Friday, January 8, 2010

The Passing of George Leonard

My friend, Pam Kramer, President of ITPI (Integral Transformative Practice International), sent this, which you may be interested in. George Leonard was a great contributor to the consciousness movement and to transformation in general. I had the privilege of seeing him at a pre-Christmas gathering here in Marin County, and am very grateful for that.

George Leonard, 1923 - 2010

As many of you may already know, ITPI co-founder and human potential pioneer George Leonard passed away early January 6th, with his wife, Annie, at his side. George had a profound effect on all of us through his vision, writing, teaching, and friendship. We celebrate him by carrying forward his extraordinary creation of ITPI through our practice, relationships, and service in the world.

We would like to share some highlights from George’s remarkable life, drawn from the article that appeared in the Marin Independent Journal. A past president of the Association for Humanistic Psychology, he was the author of numerous books, essays and articles on human possibility and social change, and coined the term "human potential movement" in his book The Transformation.

A former senior editor of Look magazine, George won 11 national awards for education writing during his stint at the national publication, from 1953 to 1970. He helped Look win the first National Magazine Award in 1968 for his reporting on the civil rights movement. Called a "legendary editor and writer" by Psychology Today, George was one of the first journalists to recognize the youth movement that flowered in California in the 1960s, producing a special Look issue titled Youth of the Sixties: The Explosive Generation. Published in 1962, five years before San Francisco's Summer of Love, it foretold the social and political idealism and upheaval that was to come.

A president emeritus of Esalen Institute, he and Esalen founder Michael Murphy, a friend for 45 years, co-authored The Life We Are Given, chronicling a two-year experimental class in Integral Transformative Practice (ITP), which they created to realize the potential of body, mind, heart, and soul. ITP groups are now active in the United States and abroad.

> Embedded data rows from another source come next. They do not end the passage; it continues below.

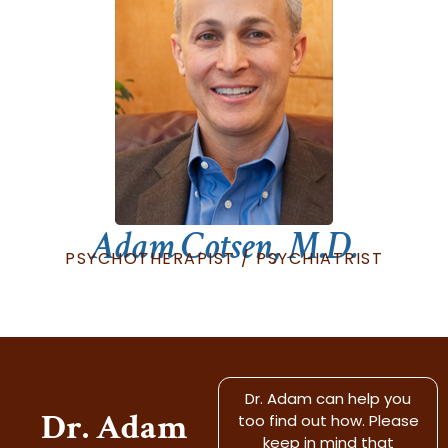
Adam Cotsen, M.D.
PSYCHOTHERAPIST / PSYCHIATRIST
Dr. Adam can help you
Dr. Adam
too find out how. Please
keep in mind that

A fifth-degree black belt in aikido, George co-founded Aikido of Tamalpais and wrote the The Ultimate Athlete in 1975, which helped shape the fitness boom. He also developed Leonard Energy Training, an aikido-inspired practice that teaches alternatives to dealing with everyday pressures and stress. The LET Manual, which includes numerous LET exercises, was published in 2008. American health magazine has called him "the poet philosopher
of American health in its broadest sense." During World War II, he served as a fighter pilot in the Southwest Pacific Theater and as an analytical intelligence officer during the Korean War. He moved to Marin County in 1980.

"He was one of America's great social observers, not only for his breadth, but for his depth. He was a prophetic journalist, a true warrior in the paradigm wars, a visionary philosopher and, finally, a creator of transformative practices, bringing it down to earth. You could say he was a Renaissance man."